Calix Ltd. is a leading global innovator of industrial solutions that address global sustainability challenges.
Low Emissions Intensity Lime and Cement (LEILAC) is a patented indirect heating process that enables the use of renewable energy in the production of lime and cement, and the geometry of its unique, tubular reactor offers a novel pathway for the capture of high purity CO2 (currently a significant source of global anthropogenic CO2 emissions).
CaO (quicklime) is known to become sticky under certain temperature regimes and, if allowed to form large agglomerates, hinders calcination.
While particle stickiness is a somewhat unavoidable state, the team at Calix believed that a better understanding of the actual clustering mechanisms in its tubular reactor would accelerate the development and validation of practical design implementations to limit the size and frequency of agglomerate formation.
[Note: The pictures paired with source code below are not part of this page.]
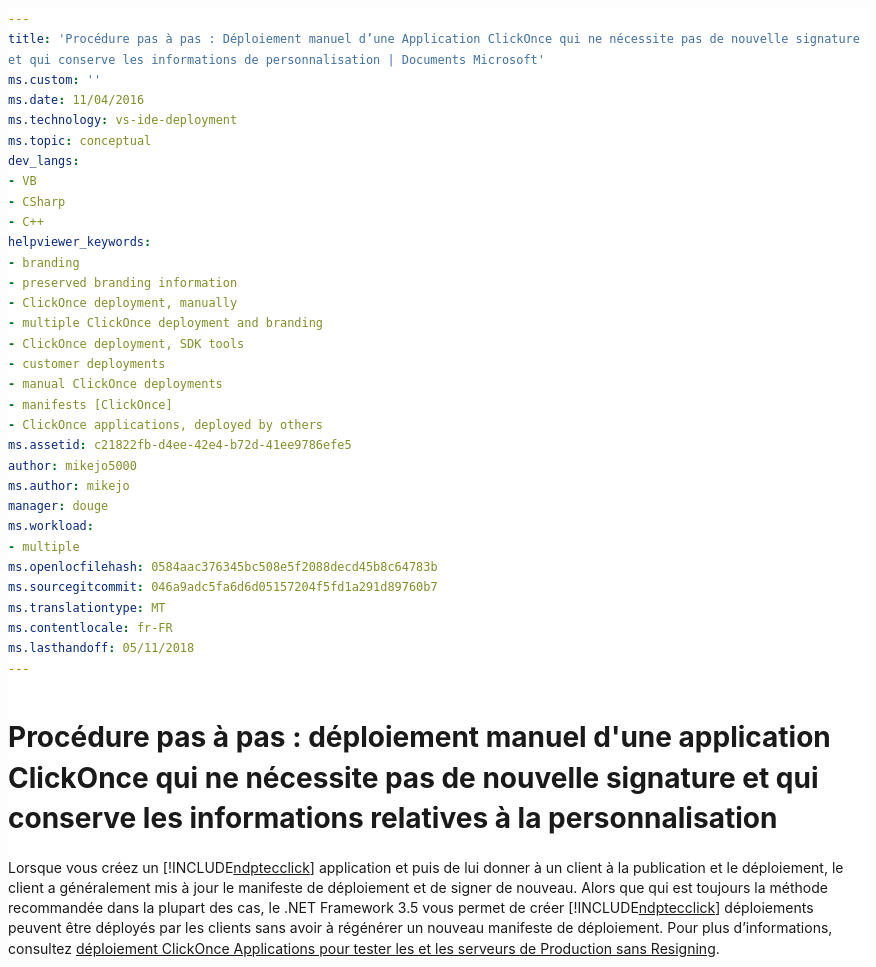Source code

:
 ```yaml
---
title: 'Procédure pas à pas : Déploiement manuel d’une Application ClickOnce qui ne nécessite pas de nouvelle signature et qui conserve les informations de personnalisation | Documents Microsoft'
ms.custom: ''
ms.date: 11/04/2016
ms.technology: vs-ide-deployment
ms.topic: conceptual
dev_langs:
- VB
- CSharp
- C++
helpviewer_keywords:
- branding
- preserved branding information
- ClickOnce deployment, manually
- multiple ClickOnce deployment and branding
- ClickOnce deployment, SDK tools
- customer deployments
- manual ClickOnce deployments
- manifests [ClickOnce]
- ClickOnce applications, deployed by others
ms.assetid: c21822fb-d4ee-42e4-b72d-41ee9786efe5
author: mikejo5000
ms.author: mikejo
manager: douge
ms.workload:
- multiple
ms.openlocfilehash: 0584aac376345bc508e5f2088decd45b8c64783b
ms.sourcegitcommit: 046a9adc5fa6d6d05157204f5fd1a291d89760b7
ms.translationtype: MT
ms.contentlocale: fr-FR
ms.lasthandoff: 05/11/2018
---
```

# <a name="walkthrough-manually-deploying-a-clickonce-application-that-does-not-require-re-signing-and-that-preserves-branding-information"></a>Procédure pas à pas : déploiement manuel d'une application ClickOnce qui ne nécessite pas de nouvelle signature et qui conserve les informations relatives à la personnalisation
Lorsque vous créez un [!INCLUDE[ndptecclick](../deployment/includes/ndptecclick_md.md)] application et puis de lui donner à un client à la publication et le déploiement, le client a généralement mis à jour le manifeste de déploiement et de signer de nouveau. Alors que qui est toujours la méthode recommandée dans la plupart des cas, le .NET Framework 3.5 vous permet de créer [!INCLUDE[ndptecclick](../deployment/includes/ndptecclick_md.md)] déploiements peuvent être déployés par les clients sans avoir à régénérer un nouveau manifeste de déploiement. Pour plus d’informations, consultez [déploiement ClickOnce Applications pour tester les et les serveurs de Production sans Resigning](../deployment/deploying-clickonce-applications-for-testing-and-production-without-resigning.md).  
  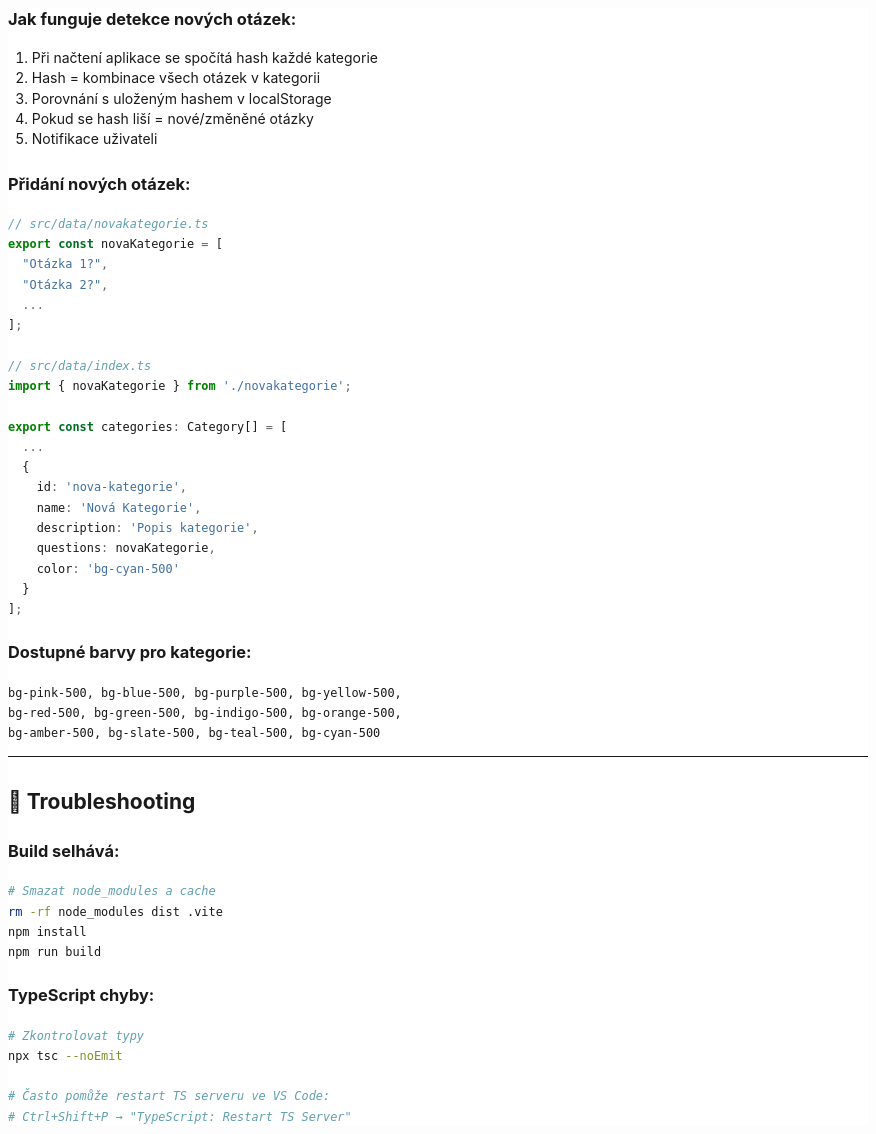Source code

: ### Jak funguje detekce nových otázek:
1. Při načtení aplikace se spočítá hash každé kategorie
2. Hash = kombinace všech otázek v kategorii
3. Porovnání s uloženým hashem v localStorage
4. Pokud se hash liší = nové/změněné otázky
5. Notifikace uživateli

### Přidání nových otázek:
```typescript
// src/data/novakategorie.ts
export const novaKategorie = [
  "Otázka 1?",
  "Otázka 2?",
  ...
];

// src/data/index.ts
import { novaKategorie } from './novakategorie';

export const categories: Category[] = [
  ...
  {
    id: 'nova-kategorie',
    name: 'Nová Kategorie',
    description: 'Popis kategorie',
    questions: novaKategorie,
    color: 'bg-cyan-500'
  }
];
```

### Dostupné barvy pro kategorie:
```
bg-pink-500, bg-blue-500, bg-purple-500, bg-yellow-500,
bg-red-500, bg-green-500, bg-indigo-500, bg-orange-500,
bg-amber-500, bg-slate-500, bg-teal-500, bg-cyan-500
```

---

## 🐛 Troubleshooting

### Build selhává:
```bash
# Smazat node_modules a cache
rm -rf node_modules dist .vite
npm install
npm run build
```

### TypeScript chyby:
```bash
# Zkontrolovat typy
npx tsc --noEmit

# Často pomůže restart TS serveru ve VS Code:
# Ctrl+Shift+P → "TypeScript: Restart TS Server"
```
Research expertise in gas-particle interaction models and the experimental capability to resolve fast particle dynamics were required; the Centre for Energy Technology at the University of Adelaide (UoA) had both.
Calix engaged with CSIRO SME Connect Innovation Connections Facilitator Andrew Richardson, and with the support from the Entrepreneurs’ Programme, an initiative funded an supported by the Australian Government, an Innovation Connections Researcher Placement grant was granted, and the collaboration between Calix and UoA was underway within three weeks of engaging with the local Innovation Facilitator. The team at UoA was able to benchmark reactor performance with leading edge diagnostics, experimentally resolve clustering pathways in the flash calcination reactor, and theoretically probe the efficacy of proposed design interventions by computational fluid dynamics (CFD) modelling.
Calix has developed valuable intellectual property and increased confidence in technical understanding for Calix' technology with key partners. The project was influential in reaching a Heads of Agreement with Adelaide Brighton for a 30,000 tonnes per annum lime plant in Australia, with CO2 capture. A second Innovation Connections project is underway to monitor real-world design changes in the full-scale reactor.